### Task description
Rewrite the records below, substituting "cart" for every occurrence of "wagon" and changing nothing else. Leave the pictures out of your answer.

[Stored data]
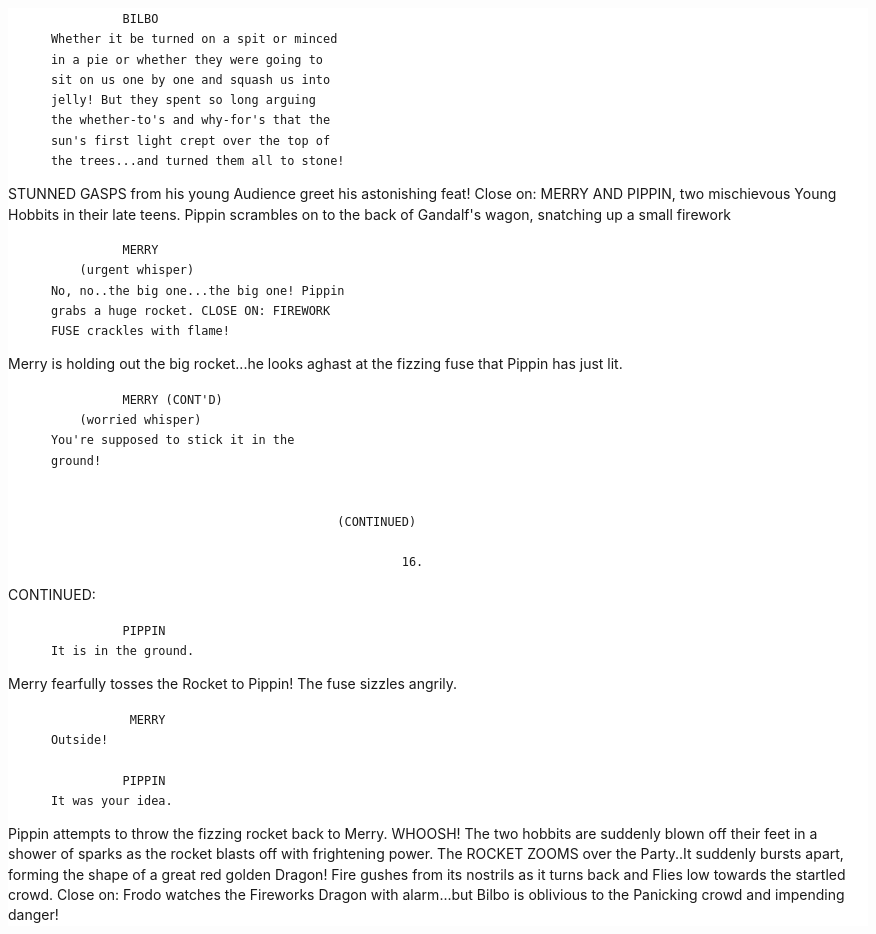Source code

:                     BILBO
          Whether it be turned on a spit or minced
          in a pie or whether they were going to
          sit on us one by one and squash us into
          jelly! But they spent so long arguing
          the whether-to's and why-for's that the
          sun's first light crept over the top of
          the trees...and turned them all to stone!

STUNNED GASPS from his young Audience greet his astonishing
feat! Close on: MERRY AND PIPPIN, two mischievous Young
Hobbits in their late teens. Pippin scrambles on to the back
of Gandalf's wagon, snatching up a small firework

                    MERRY
              (urgent whisper)
          No, no..the big one...the big one! Pippin
          grabs a huge rocket. CLOSE ON: FIREWORK
          FUSE crackles with flame!

Merry is holding out the big rocket...he looks aghast at the
fizzing fuse that Pippin has just lit.

                    MERRY (CONT'D)
              (worried whisper)
          You're supposed to stick it in the
          ground!


                                                  (CONTINUED)

                                                           16.
CONTINUED:


                    PIPPIN
          It is in the ground.

Merry fearfully tosses the Rocket to Pippin!    The fuse
sizzles angrily.

                     MERRY
          Outside!

                    PIPPIN
          It was your idea.

Pippin attempts to throw the fizzing rocket back to Merry.
WHOOSH! The two hobbits are suddenly blown off their feet in
a shower of sparks as the rocket blasts off with frightening
power. The ROCKET ZOOMS over the Party..It suddenly bursts
apart, forming the shape of a great red golden Dragon! Fire
gushes from its nostrils as it turns back and Flies low
towards the startled crowd. Close on: Frodo watches the
Fireworks Dragon with alarm...but Bilbo is oblivious to the
Panicking crowd and impending danger!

### Answer box
Source code

:                     BILBO
          Whether it be turned on a spit or minced
          in a pie or whether they were going to
          sit on us one by one and squash us into
          jelly! But they spent so long arguing
          the whether-to's and why-for's that the
          sun's first light crept over the top of
          the trees...and turned them all to stone!

STUNNED GASPS from his young Audience greet his astonishing
feat! Close on: MERRY AND PIPPIN, two mischievous Young
Hobbits in their late teens. Pippin scrambles on to the back
of Gandalf's cart, snatching up a small firework

                    MERRY
              (urgent whisper)
          No, no..the big one...the big one! Pippin
          grabs a huge rocket. CLOSE ON: FIREWORK
          FUSE crackles with flame!

Merry is holding out the big rocket...he looks aghast at the
fizzing fuse that Pippin has just lit.

                    MERRY (CONT'D)
              (worried whisper)
          You're supposed to stick it in the
          ground!


                                                  (CONTINUED)

                                                           16.
CONTINUED:


                    PIPPIN
          It is in the ground.

Merry fearfully tosses the Rocket to Pippin!    The fuse
sizzles angrily.

                     MERRY
          Outside!

                    PIPPIN
          It was your idea.

Pippin attempts to throw the fizzing rocket back to Merry.
WHOOSH! The two hobbits are suddenly blown off their feet in
a shower of sparks as the rocket blasts off with frightening
power. The ROCKET ZOOMS over the Party..It suddenly bursts
apart, forming the shape of a great red golden Dragon! Fire
gushes from its nostrils as it turns back and Flies low
towards the startled crowd. Close on: Frodo watches the
Fireworks Dragon with alarm...but Bilbo is oblivious to the
Panicking crowd and impending danger!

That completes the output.